## YOUR ASSIGNMENT
Lines from the line with "AGC | 30-04-2047 |" to the line with "884 | 33429803171" in the entries below, and only those, must be output exactly, with both ends included.

::::::::::

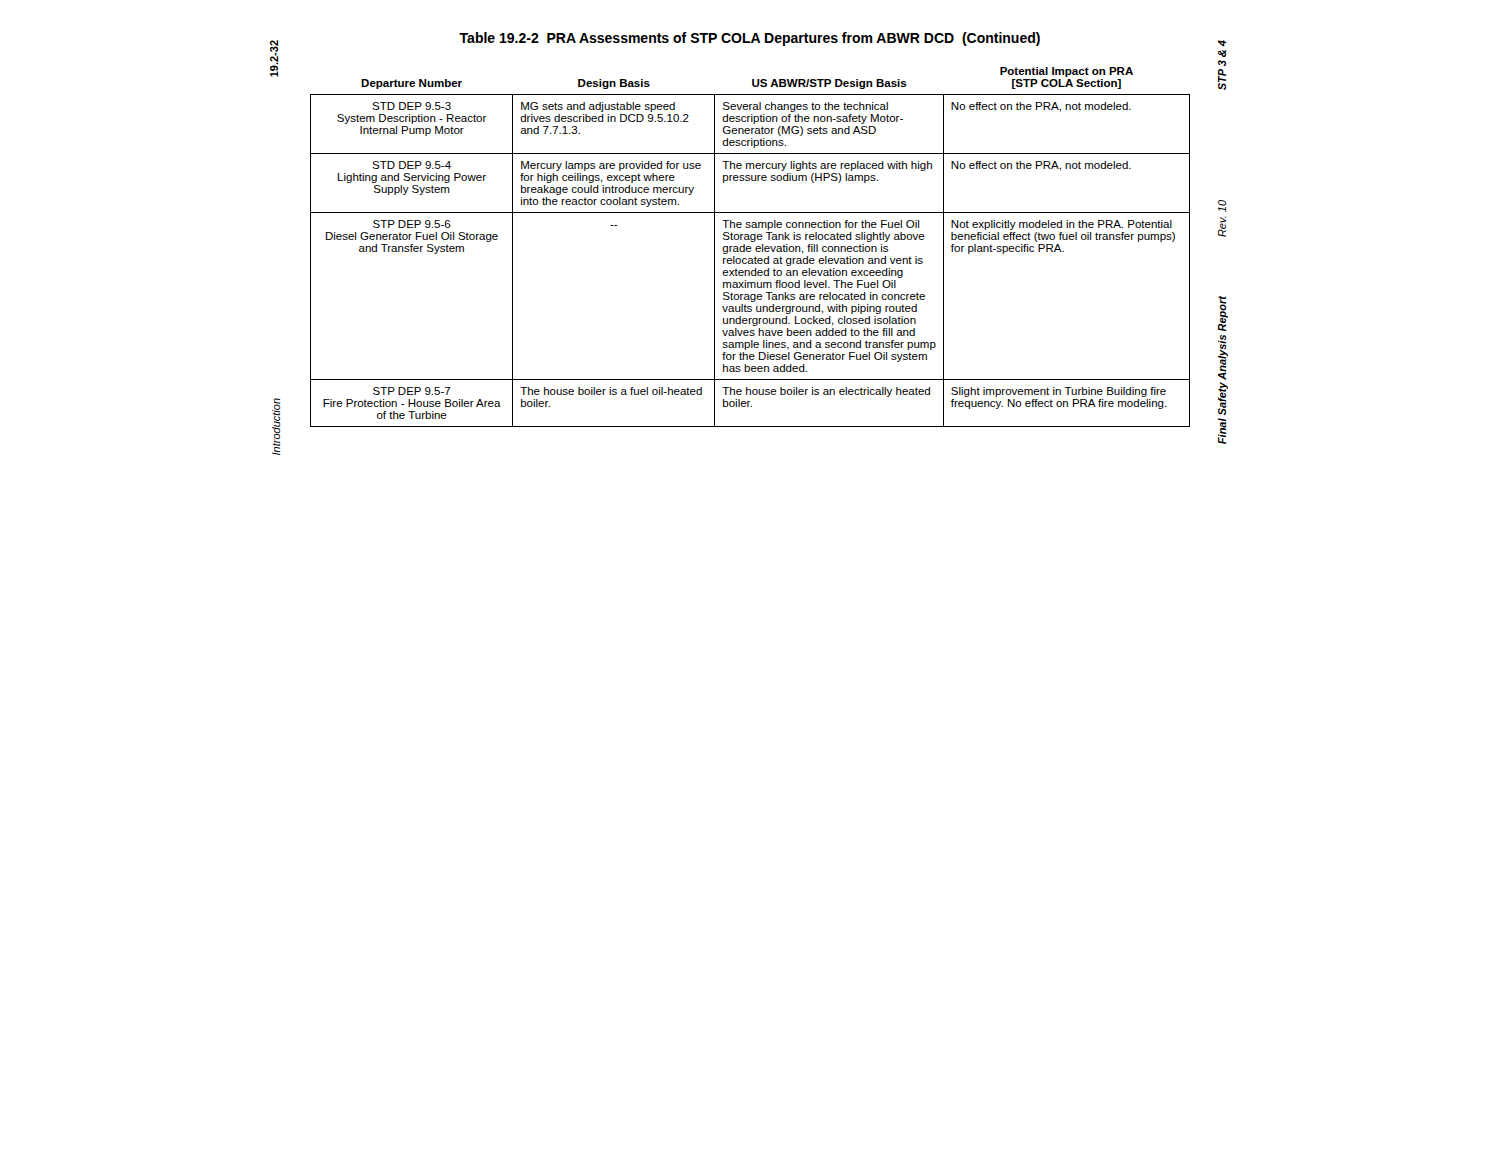19.2-32
Introduction
STP 3 & 4
Rev. 10
Final Safety Analysis Report
Table 19.2-2 PRA Assessments of STP COLA Departures from ABWR DCD (Continued)
| Departure Number | Design Basis | US ABWR/STP Design Basis | Potential Impact on PRA [STP COLA Section] |
| --- | --- | --- | --- |
| STD DEP 9.5-3 System Description - Reactor Internal Pump Motor | MG sets and adjustable speed drives described in DCD 9.5.10.2 and 7.7.1.3. | Several changes to the technical description of the non-safety Motor-Generator (MG) sets and ASD descriptions. | No effect on the PRA, not modeled. |
| STD DEP 9.5-4 Lighting and Servicing Power Supply System | Mercury lamps are provided for use for high ceilings, except where breakage could introduce mercury into the reactor coolant system. | The mercury lights are replaced with high pressure sodium (HPS) lamps. | No effect on the PRA, not modeled. |
| STP DEP 9.5-6 Diesel Generator Fuel Oil Storage and Transfer System | -- | The sample connection for the Fuel Oil Storage Tank is relocated slightly above grade elevation, fill connection is relocated at grade elevation and vent is extended to an elevation exceeding maximum flood level. The Fuel Oil Storage Tanks are relocated in concrete vaults underground, with piping routed underground. Locked, closed isolation valves have been added to the fill and sample lines, and a second transfer pump for the Diesel Generator Fuel Oil system has been added. | Not explicitly modeled in the PRA. Potential beneficial effect (two fuel oil transfer pumps) for plant-specific PRA. |
| STP DEP 9.5-7 Fire Protection - House Boiler Area of the Turbine | The house boiler is a fuel oil-heated boiler. | The house boiler is an electrically heated boiler. | Slight improvement in Turbine Building fire frequency. No effect on PRA fire modeling. |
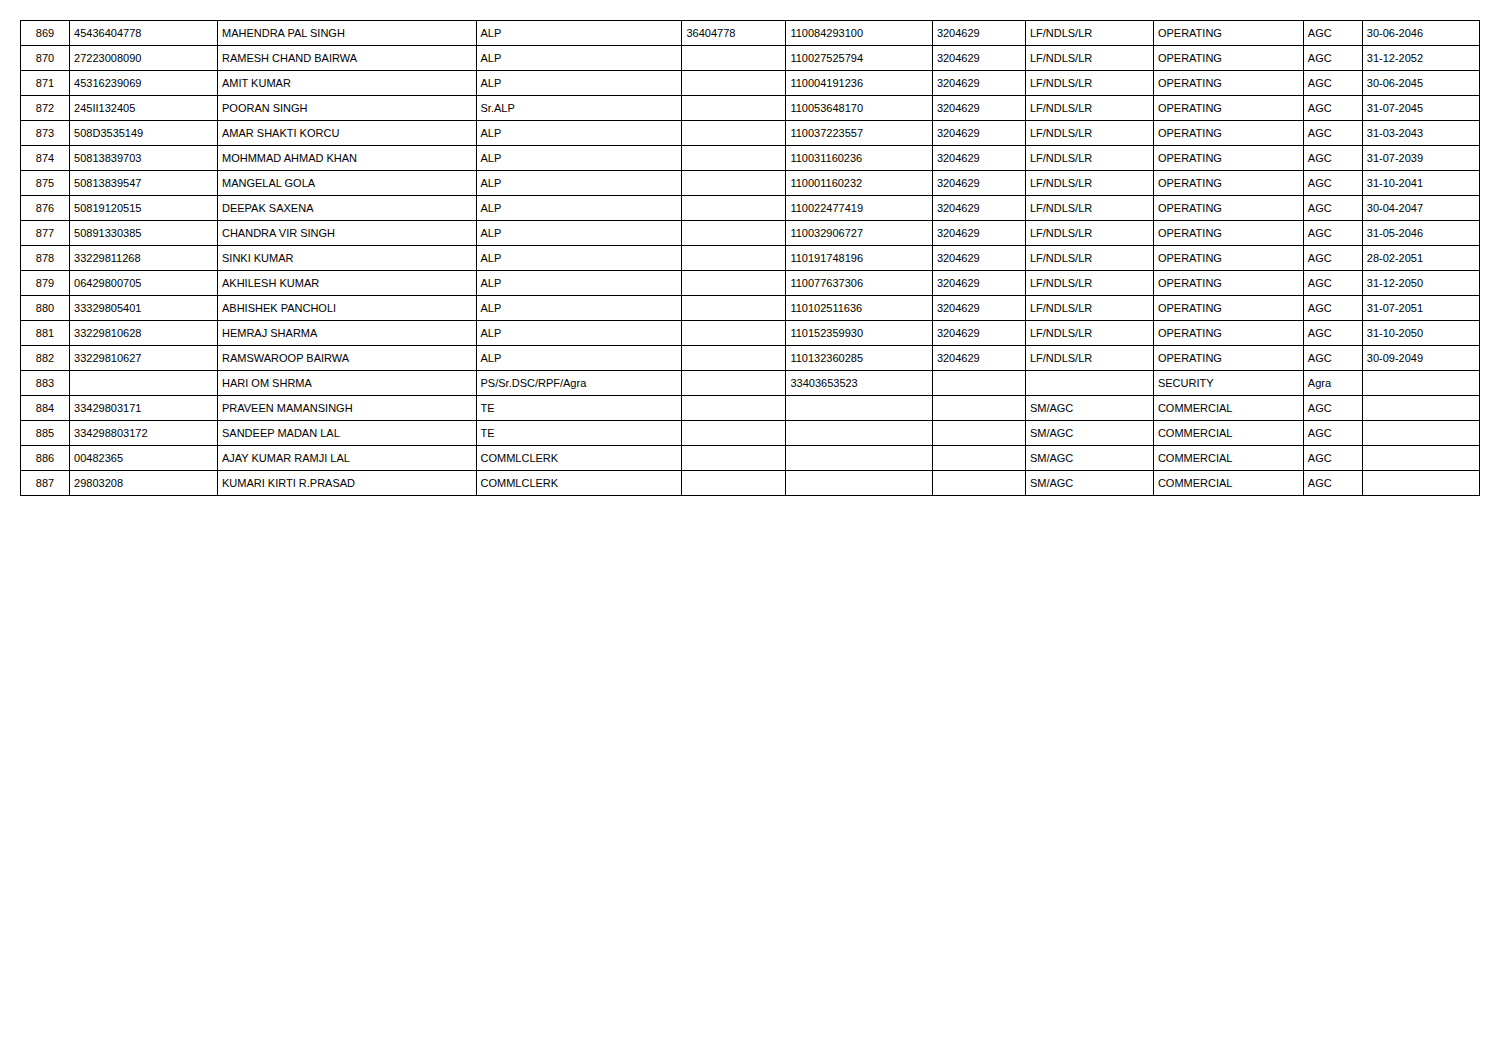| 869 | 45436404778 | MAHENDRA PAL SINGH | ALP | 36404778 | 110084293100 | 3204629 | LF/NDLS/LR | OPERATING | AGC | 30-06-2046 |
| 870 | 27223008090 | RAMESH CHAND BAIRWA | ALP | | 110027525794 | 3204629 | LF/NDLS/LR | OPERATING | AGC | 31-12-2052 |
| 871 | 45316239069 | AMIT KUMAR | ALP | | 110004191236 | 3204629 | LF/NDLS/LR | OPERATING | AGC | 30-06-2045 |
| 872 | 245II132405 | POORAN SINGH | Sr.ALP | | 110053648170 | 3204629 | LF/NDLS/LR | OPERATING | AGC | 31-07-2045 |
| 873 | 508D3535149 | AMAR SHAKTI KORCU | ALP | | 110037223557 | 3204629 | LF/NDLS/LR | OPERATING | AGC | 31-03-2043 |
| 874 | 50813839703 | MOHMMAD AHMAD KHAN | ALP | | 110031160236 | 3204629 | LF/NDLS/LR | OPERATING | AGC | 31-07-2039 |
| 875 | 50813839547 | MANGELAL GOLA | ALP | | 110001160232 | 3204629 | LF/NDLS/LR | OPERATING | AGC | 31-10-2041 |
| 876 | 50819120515 | DEEPAK SAXENA | ALP | | 110022477419 | 3204629 | LF/NDLS/LR | OPERATING | AGC | 30-04-2047 |
| 877 | 50891330385 | CHANDRA VIR SINGH | ALP | | 110032906727 | 3204629 | LF/NDLS/LR | OPERATING | AGC | 31-05-2046 |
| 878 | 33229811268 | SINKI KUMAR | ALP | | 110191748196 | 3204629 | LF/NDLS/LR | OPERATING | AGC | 28-02-2051 |
| 879 | 06429800705 | AKHILESH KUMAR | ALP | | 110077637306 | 3204629 | LF/NDLS/LR | OPERATING | AGC | 31-12-2050 |
| 880 | 33329805401 | ABHISHEK PANCHOLI | ALP | | 110102511636 | 3204629 | LF/NDLS/LR | OPERATING | AGC | 31-07-2051 |
| 881 | 33229810628 | HEMRAJ SHARMA | ALP | | 110152359930 | 3204629 | LF/NDLS/LR | OPERATING | AGC | 31-10-2050 |
| 882 | 33229810627 | RAMSWAROOP BAIRWA | ALP | | 110132360285 | 3204629 | LF/NDLS/LR | OPERATING | AGC | 30-09-2049 |
| 883 | | HARI OM SHRMA | PS/Sr.DSC/RPF/Agra | | 33403653523 | | | SECURITY | Agra | |
| 884 | 33429803171 | PRAVEEN MAMANSINGH | TE | | | | SM/AGC | COMMERCIAL | AGC | |
| 885 | 334298803172 | SANDEEP MADAN LAL | TE | | | | SM/AGC | COMMERCIAL | AGC | |
| 886 | 00482365 | AJAY KUMAR RAMJI LAL | COMMLCLERK | | | | SM/AGC | COMMERCIAL | AGC | |
| 887 | 29803208 | KUMARI KIRTI R.PRASAD | COMMLCLERK | | | | SM/AGC | COMMERCIAL | AGC | |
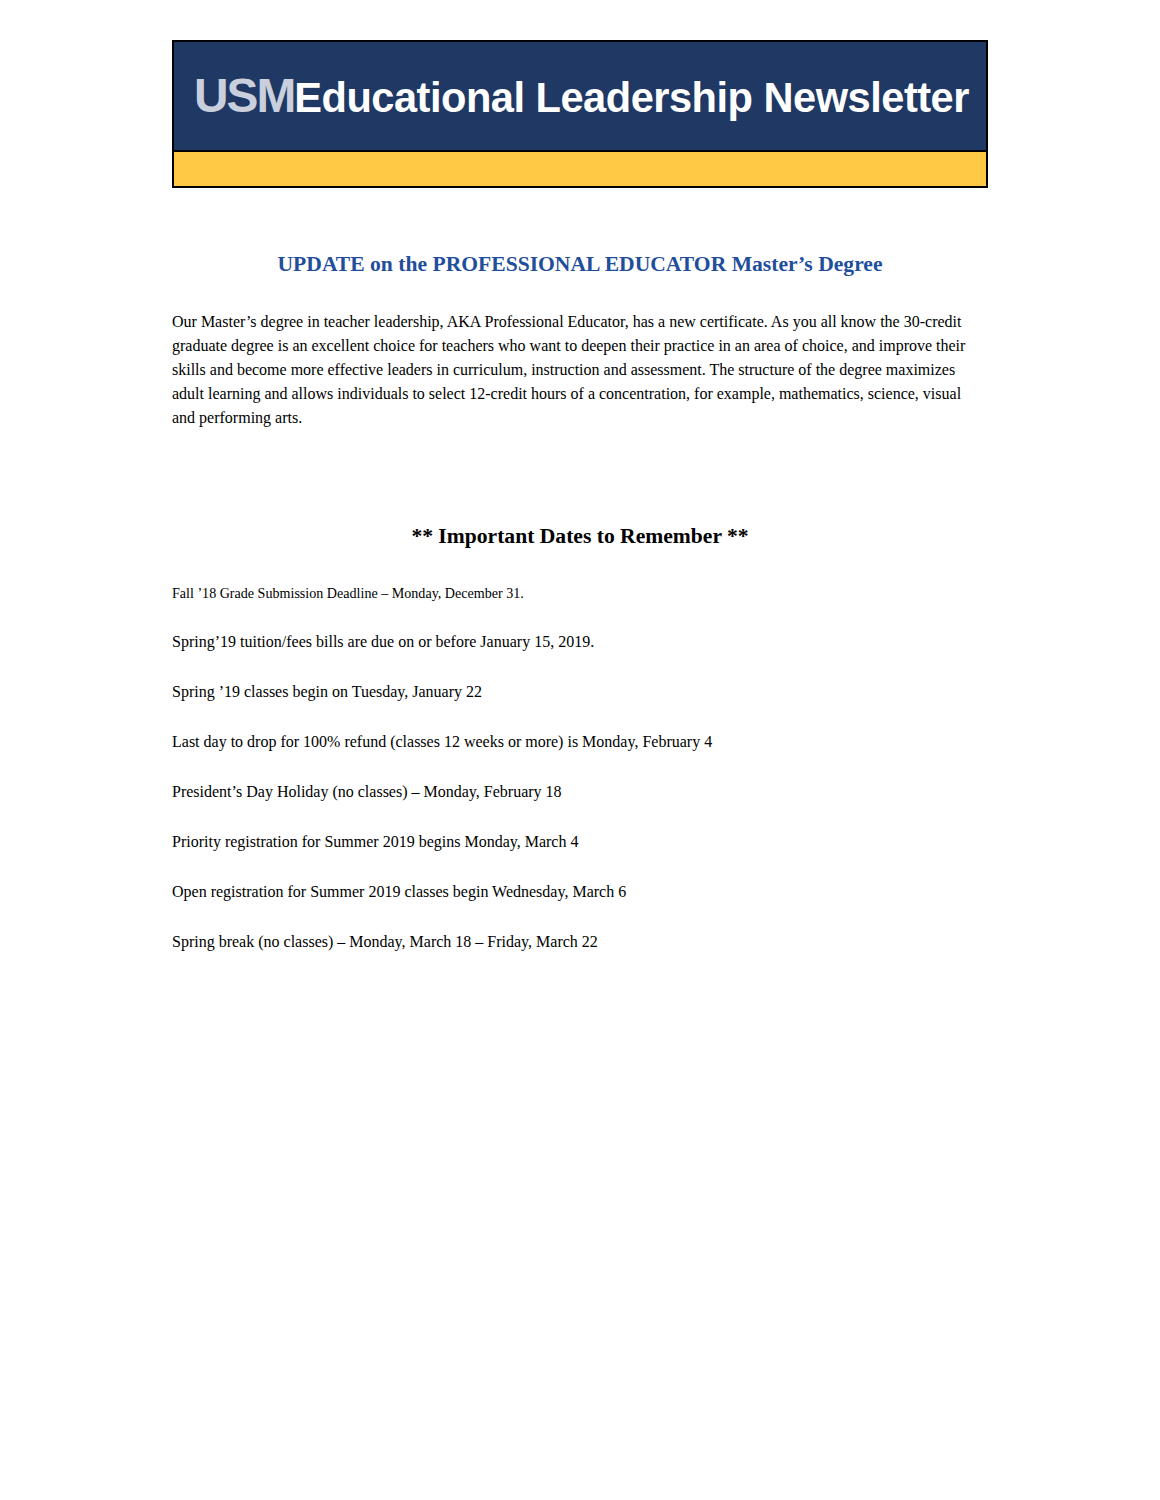USMEducational Leadership Newsletter
UPDATE on the PROFESSIONAL EDUCATOR Master’s Degree
Our Master’s degree in teacher leadership, AKA Professional Educator, has a new certificate. As you all know the 30-credit graduate degree is an excellent choice for teachers who want to deepen their practice in an area of choice, and improve their skills and become more effective leaders in curriculum, instruction and assessment. The structure of the degree maximizes adult learning and allows individuals to select 12-credit hours of a concentration, for example, mathematics, science, visual and performing arts.
** Important Dates to Remember **
Fall ’18 Grade Submission Deadline – Monday, December 31.
Spring’19 tuition/fees bills are due on or before January 15, 2019.
Spring ’19 classes begin on Tuesday, January 22
Last day to drop for 100% refund (classes 12 weeks or more) is Monday, February 4
President’s Day Holiday (no classes) – Monday, February 18
Priority registration for Summer 2019 begins Monday, March 4
Open registration for Summer 2019 classes begin Wednesday, March 6
Spring break (no classes) – Monday, March 18 – Friday, March 22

::::::::::

## TASK RESPONSE
| 876 | 50819120515 | DEEPAK SAXENA | ALP | | 110022477419 | 3204629 | LF/NDLS/LR | OPERATING | AGC | 30-04-2047 |
| 877 | 50891330385 | CHANDRA VIR SINGH | ALP | | 110032906727 | 3204629 | LF/NDLS/LR | OPERATING | AGC | 31-05-2046 |
| 878 | 33229811268 | SINKI KUMAR | ALP | | 110191748196 | 3204629 | LF/NDLS/LR | OPERATING | AGC | 28-02-2051 |
| 879 | 06429800705 | AKHILESH KUMAR | ALP | | 110077637306 | 3204629 | LF/NDLS/LR | OPERATING | AGC | 31-12-2050 |
| 880 | 33329805401 | ABHISHEK PANCHOLI | ALP | | 110102511636 | 3204629 | LF/NDLS/LR | OPERATING | AGC | 31-07-2051 |
| 881 | 33229810628 | HEMRAJ SHARMA | ALP | | 110152359930 | 3204629 | LF/NDLS/LR | OPERATING | AGC | 31-10-2050 |
| 882 | 33229810627 | RAMSWAROOP BAIRWA | ALP | | 110132360285 | 3204629 | LF/NDLS/LR | OPERATING | AGC | 30-09-2049 |
| 883 | | HARI OM SHRMA | PS/Sr.DSC/RPF/Agra | | 33403653523 | | | SECURITY | Agra | |
| 884 | 33429803171 | PRAVEEN MAMANSINGH | TE | | | | SM/AGC | COMMERCIAL | AGC | |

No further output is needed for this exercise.